The Result Of The Comparison Can Come Out To Be One Of The Following:
- No significant error being noted on the device under test
- A significant error being noted but no adjustment made
- An adjustment made to correct the error to an acceptable level
Generally speaking, the term “calibration” just means the act of comparing.
How To Calibrate Pex Crimp Tool
There are 3 types of standards to be followed in your tool calibration and control system,these calibration standards show what kind of measurements standards to be followed when calibrating or comparing the tools:
Primary Standards: Those units or instruments of highest quality and stability which are periodically calibrated by the National Institute of Standards and Technology (NIST) or by other contract calibration services which have direct traceability to NIST. Primary standards are used in a controlled environment of 23°C ±2°C and relative humidity of 40% ±10%
Transfer Standards: Those units or instruments with proven stability are calibrated from primary standards in a controlled environment. Transfer standards are stored in a controlled environment of 23°C ± 2°C and relative humidity of 40% ±10% .
Working Standards: Those units or instruments with proven stability that are calibrated from transfer standards.
You use working standards to measure product and process quality. Transfer standards are used to calibrate the working standards. These are traceable to NIST. Primary standards are usually kept at NIST or calibration labs and maintain NIST certification.
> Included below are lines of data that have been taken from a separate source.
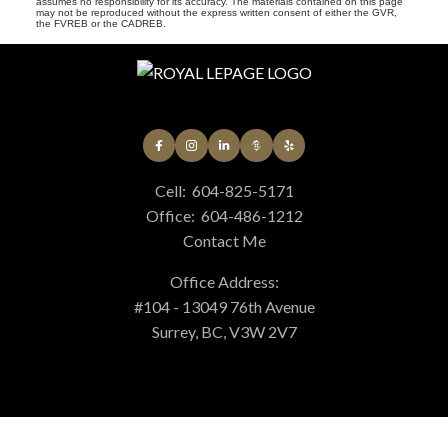
assumes no responsibility for its accuracy. The materials contained on this page
may not be reproduced without the express written consent of either the GVR,
the FVREB or the CADREB.
Cell:
604-825-5171
Office:
604-486-1212
Contact Me
Office Address:
#104 - 13049 76th Avenue
Surrey, BC, V3W 2V7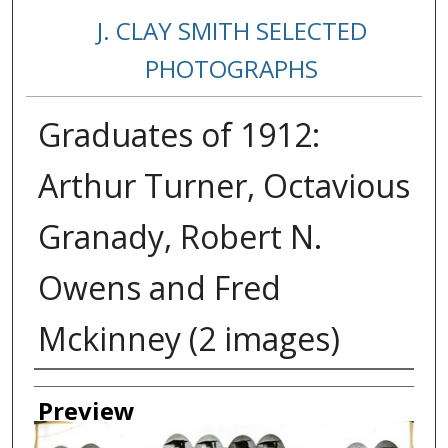
J. CLAY SMITH SELECTED
PHOTOGRAPHS
Graduates of 1912:
Arthur Turner, Octavious
Granady, Robert N.
Owens and Fred
Mckinney (2 images)
Creator
Preview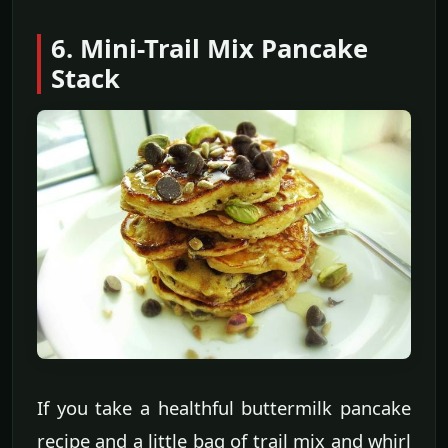
6. Mini-Trail Mix Pancake
Stack
If you take a healthful buttermilk pancake
recipe and a little bag of trail mix and whirl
Your tool calibration and control records should have all these things included to have a perfect calibration process :
- Tool Number
- Tool Name
- MFG Name
- Tool Location
- Calibration procedure callout
- Calibration interval
- Transfer standard name used to calibrate the instrument
- Transfer standard tool number
- Date of calibration
- Next due date of calibration
- Calibration record number
- Calibration requirements
- Calibration data
- Employee’s name or signature
Tool calibration is very important to any user of these tools, in this case crimping tools. These tools are frequently used to carry out their specific tasks. As time goes by, these tools lose their effectiveness and their abilities to bring out excellent results. Tools calibration is the only way to know for sure how much your tools have lost its perfect touch and this can be done properly in a tool calibration lab.
Some quality control specialists recommend that tool users should have their tools calibrated annually, regardless of the use, tool purpose or its stability. This idea is not to be entirely accepted because tool calibration is meant to actually occur at regular intervals and this regularity depends to a large extent on the tool use, stability and purpose.
A benefit of regular calibration is that it helps to provide an up to date historical record of the instruments performance so that, when you calibrate your tool in the future, the data can be compared to check if the calibration period /intervals should be prolonged or shortened.
The following reasons are also very important to why you should always schedule regular interval calibration
The tool being calibrated at regular intervals as an improved yield due constant check up, it now works more effectively because the downside to the tool has been figured out quick enough to prevent low yields.
Less Re-Work Of Parts
There is a lesser reworking of various tool part. This makes your work done easily and within a shorter period of time.
Increase Machine Up-Time
The machine/tool can now be used for a longer period of time and this enables a lot of your work to be covered within that period.
It is the easiest way to know the standards of your tool, calibration ensures tool standardization.
Less Wear And Tear On Your Tool/Equipment
Calibration prevents wear and tear on your tool to a very large extent, this enables the tool user to utilize the tool for a longer period of time.
In this article, we want to see how a pex crimp tool should be calibrated ,however the question we ask is should we really calibrate our crimping tools? Yes, we have to but since pex-crimping tool is not actually a measurement tool, we can have them adjusted and verified against the manufacturer’s specifications which is the same thing as calibrating them in its case.
The most frequently used procedure for calibrating crimp tools is the use of pin gauges. A pin gauge looks like a guage block, it is a precised cylindrical bar for use in GO/ N-GO tests or in similar applications. It depends on the manufacturer’s guidelines and the opening of the crimp that a particular pin gauge is selected. Depending on these two factors, the appropriate gauge pin should be chosen. The calibration technician must squeeze/clamp the handles together and hold them in this position, don’t close the indenter directly onto a guage pin because it can damage the tool or make it useless.
Once You Have Selected Your Appropriate Pin Gauge, The Following Procedures Should Be Followed:
- . Insert the proper gauge pin through the indenter opening while holding the indenter closed, the gauge pin used must fit in perfectly through the indenter tips without being sloppy.
- . If the tool needs to be adjusted (if adjustment is possible) , release the handles to the open position.
- . Adjust the crimp tool according to the manufacturer’s specifications.
These steps are to be repeated as many times as possible until the desired measurements outcome is achieved.